Attualità - 19 marzo 2026, 14:46

Piazza Baracca, dalle parole ai fatti: tracciate le strisce pedonali nella rotonda di via Sestri

Dopo l’annuncio della zona 30 arrivano i primi interventi concreti: segnati gli attraversamenti in un punto mai normato e finora soggetto ai 50 km/h. Il presidente Ceraudo: “Un passo e si passava dalla zona pedonale a una strada senza tutele”

Piazza Baracca, dalle parole ai fatti: tracciate le strisce pedonali nella rotonda di via Sestri

Le strisce ora ci sono davvero. A poche settimane dall’annuncio, anticipato da La Voce di Genova, accompagnato da polemiche e discussioni sulle possibili ripercussioni sulla viabilità, nella rotonda di piazza Baracca, all’incrocio con via Sestri, sono stati tracciati gli attraversamenti pedonali: il primo passo concreto verso la trasformazione dell’area in zona 30.

Un intervento atteso, in un punto da anni al centro delle criticità: fino a oggi, infatti, la rotatoria non era mai stata formalmente normata e ricadeva nel limite urbano ordinario dei 50 chilometri orari, nonostante il continuo passaggio di pedoni provenienti dall’isola pedonale.

A sottolineare il senso dell’intervento è il presidente del Municipio Medio Ponente, Fabio Ceraudo, che ricostruisce la situazione: “C’è un punto, tra via Sestri e piazza Baracca, dove per anni è successa una cosa che non dovrebbe accadere: bastava un passo per uscire dall’area pedonale ed entrare, senza saperlo, in una carreggiata da 50 km/h. Senza strisce, senza precedenze, senza una regola che dicesse che lì la persona viene prima del veicolo”.

Una “zona grigia”, come già definita nelle scorse settimane, dove di fatto tutto era lasciato all’autoregolamentazione: “La maggior parte di chi vive la via non lo sapeva. Attraversava fidandosi, come si fa in un quartiere. Ma la cura delle persone non può essere lasciata al caso”.

Il riferimento è anche a un episodio concreto: “Un giorno quella mancanza di regole ha fatto male: una signora ferita, nessuna tutela, nessun risarcimento”.

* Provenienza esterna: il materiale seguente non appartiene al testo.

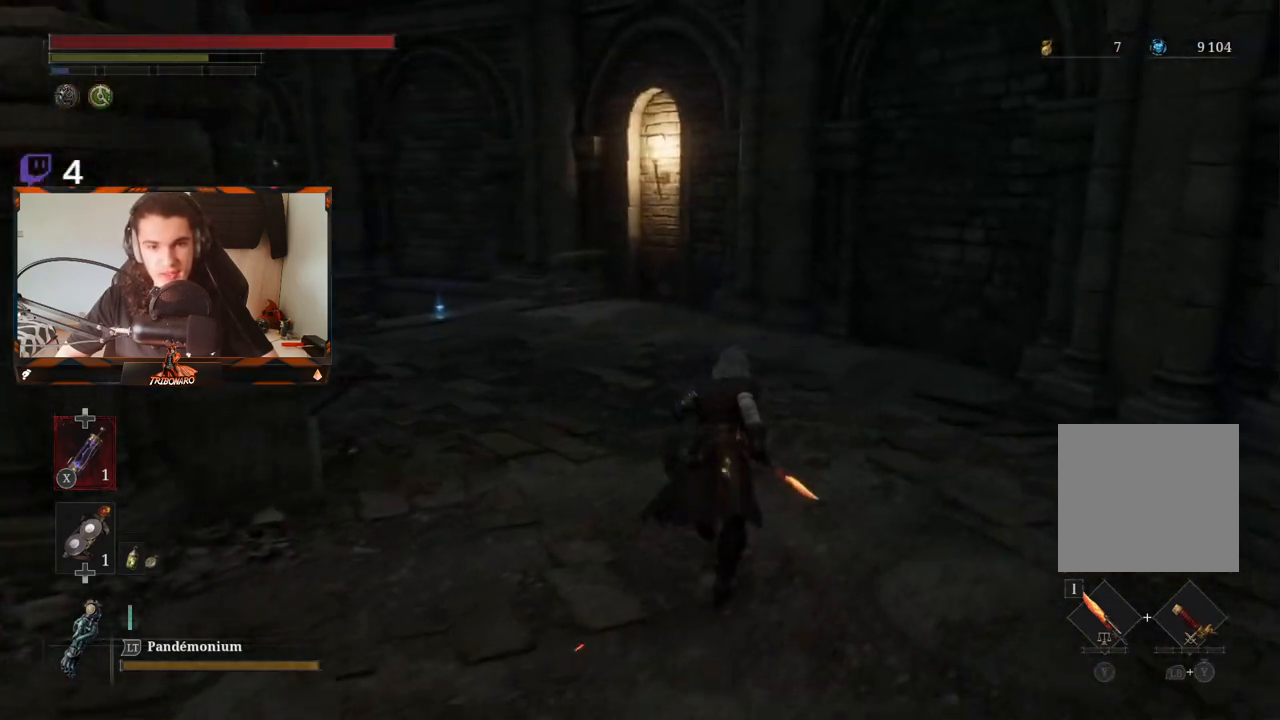
{"buttons": ["B"], "left_stick": "up", "right_stick": "center", "events": [[133, "right_stick", "left"], [350, "right_stick", "center"]]}
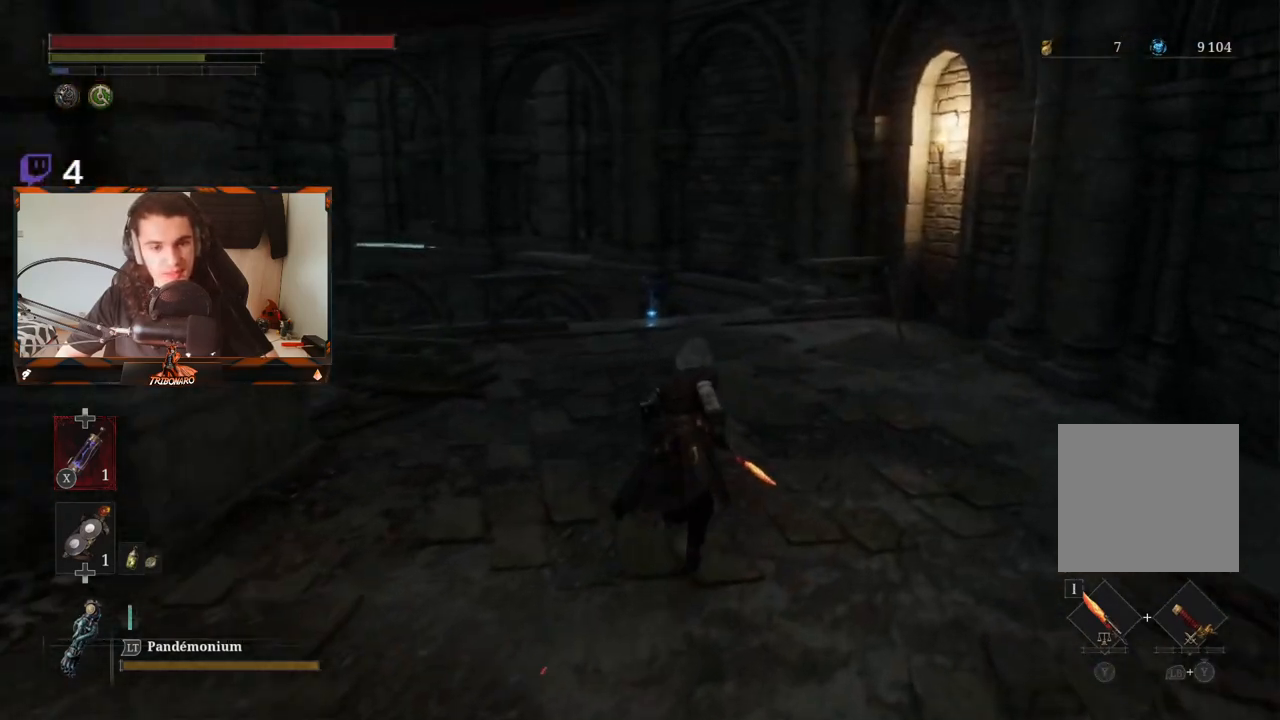
{"buttons": ["B"], "left_stick": "up", "right_stick": "center", "events": [[83, "right_stick", "left"], [183, "right_stick", "center"]]}
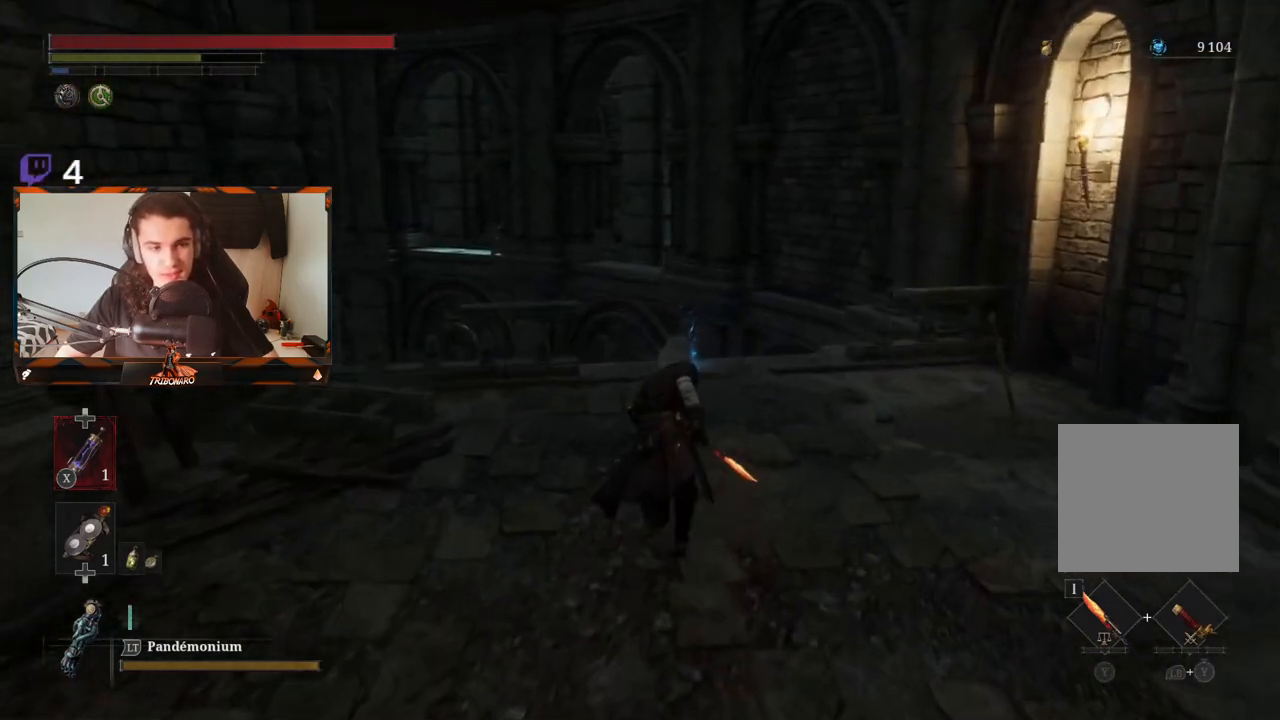
{"buttons": [], "left_stick": "up", "right_stick": "center", "events": [[17, "B", "up"]]}
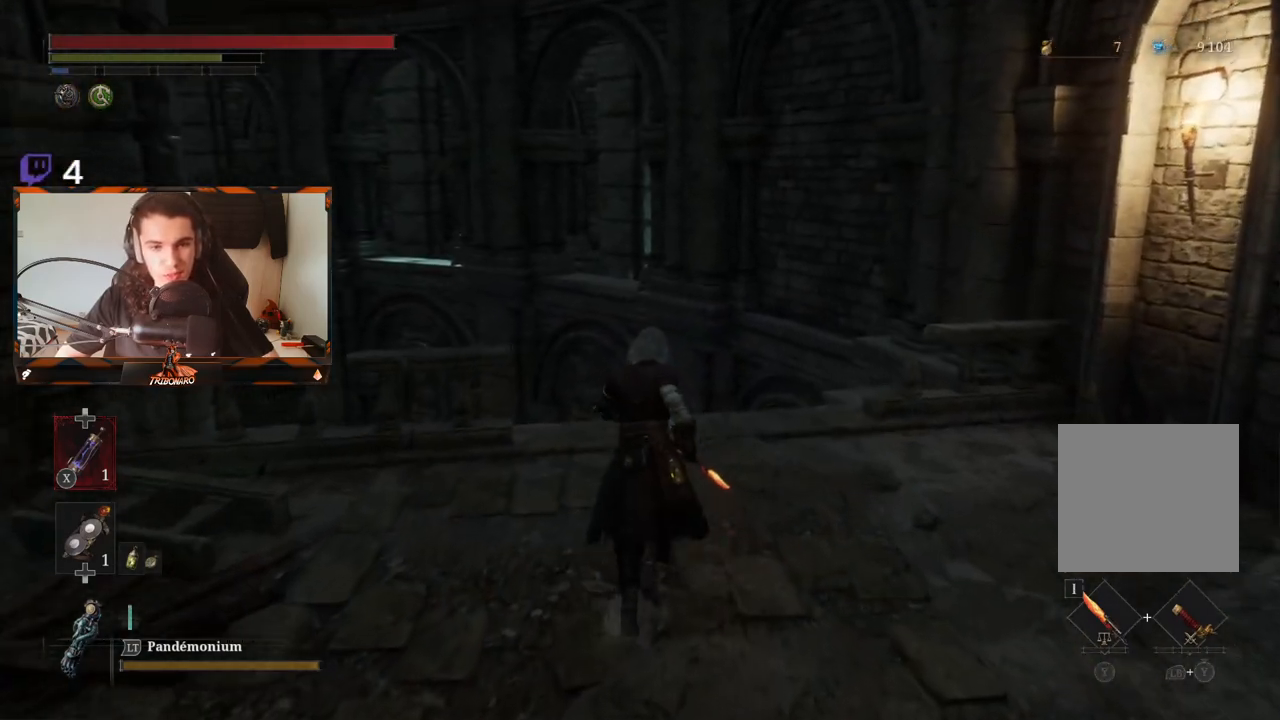
{"buttons": ["A"], "left_stick": "up", "right_stick": "center", "events": [[383, "A", "down"]]}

Con la realizzazione delle strisce pedonali cambia quindi il quadro: “Un attraversamento non è un gesto: è un diritto. Le strisce non cambiano il modo in cui la gente attraversa, lo riconoscono e lo proteggono”, aggiunge Ceraudo.

Il tracciamento rappresenta il primo intervento visibile del più ampio progetto che porterà alla formalizzazione della zona 30, con limite abbassato e regole chiare in un punto finora privo di una disciplina specifica.

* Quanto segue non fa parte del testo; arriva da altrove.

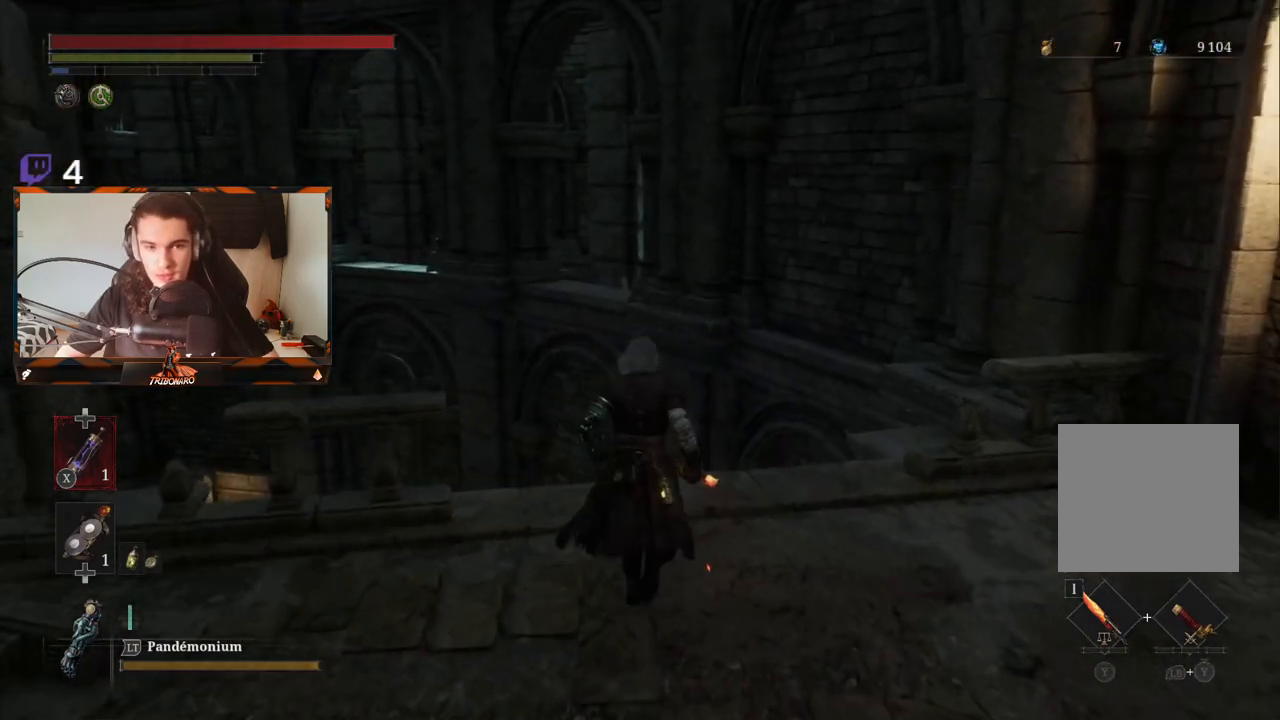
{"buttons": [], "left_stick": "center", "right_stick": "left", "events": [[17, "A", "up"], [83, "A", "down"], [200, "A", "up"], [250, "A", "down"], [300, "left_stick", "center"], [333, "A", "up"], [500, "right_stick", "left"]]}
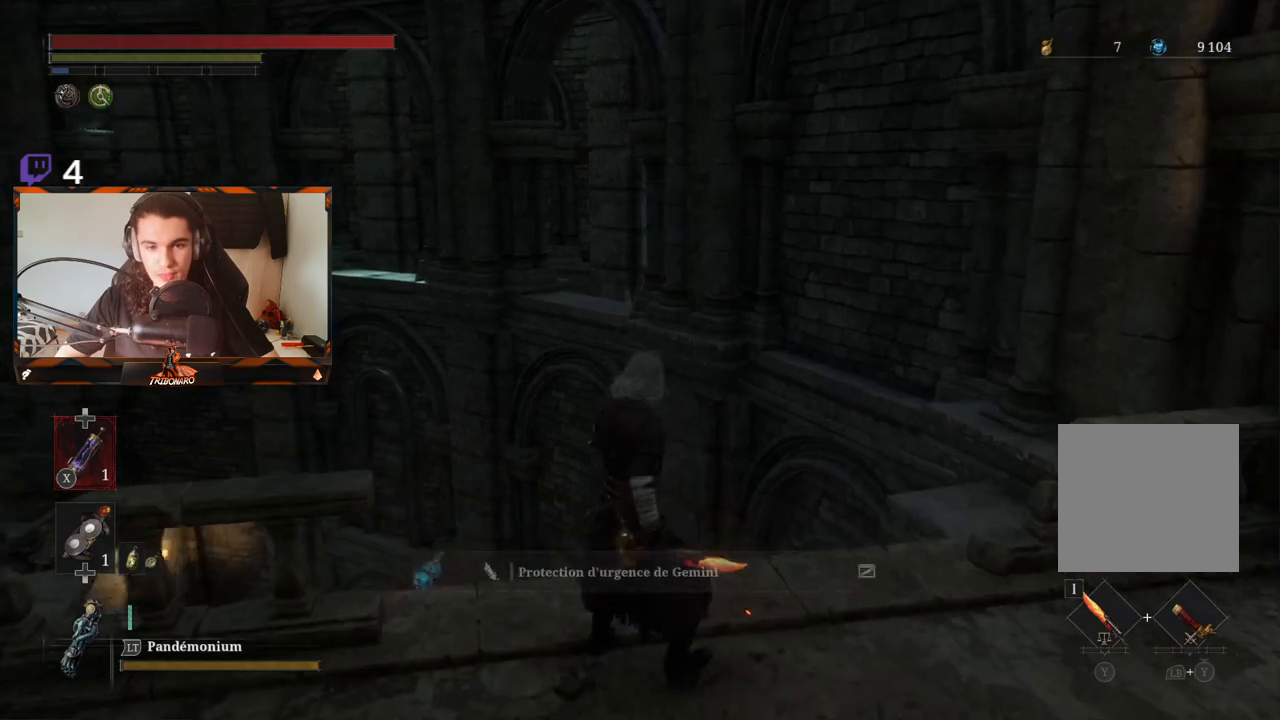
{"buttons": [], "left_stick": "left", "right_stick": "left", "events": [[133, "left_stick", "left"]]}
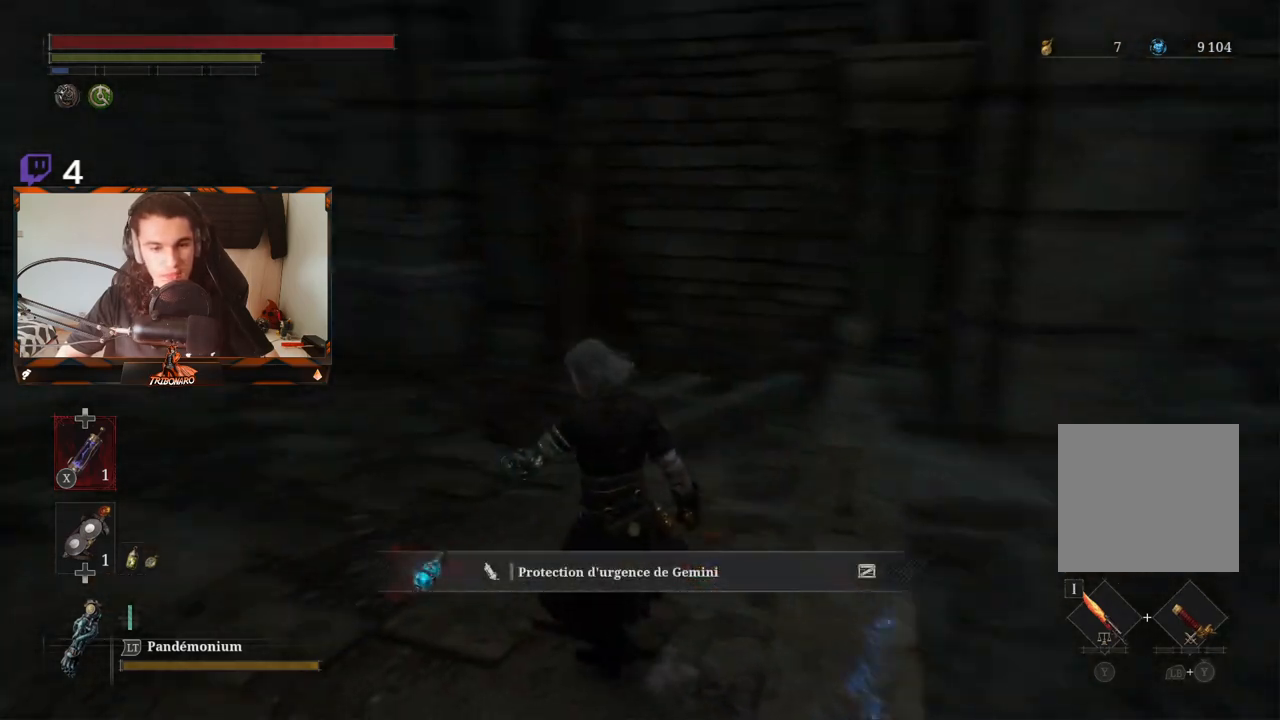
{"buttons": ["B"], "left_stick": "up", "right_stick": "center", "events": [[17, "left_stick", "up-left"], [267, "B", "down"], [333, "left_stick", "up"], [333, "right_stick", "center"]]}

Una zona grigia diventa una zona sicura”, sintetizza il presidente del municipio, rilanciando anche il senso più generale dell’operazione: “Le zone 30 non sono ideologia. Sono un modo di dire che la fretta non vale una vita e che la strada è un luogo di incontro, non di scontro”.

L’intervento su piazza Baracca si inserisce infatti nel piano comunale sulla sicurezza stradale, che prevede l’introduzione di zone 30 in tutti i municipi entro il 2026.

Per via Sestri, uno dei tratti più vissuti del Ponente cittadino, si tratta di un cambio di passo concreto: non più una convivenza affidata al buon senso, ma regole visibili e riconoscibili, a tutela di chi attraversa ogni giorno.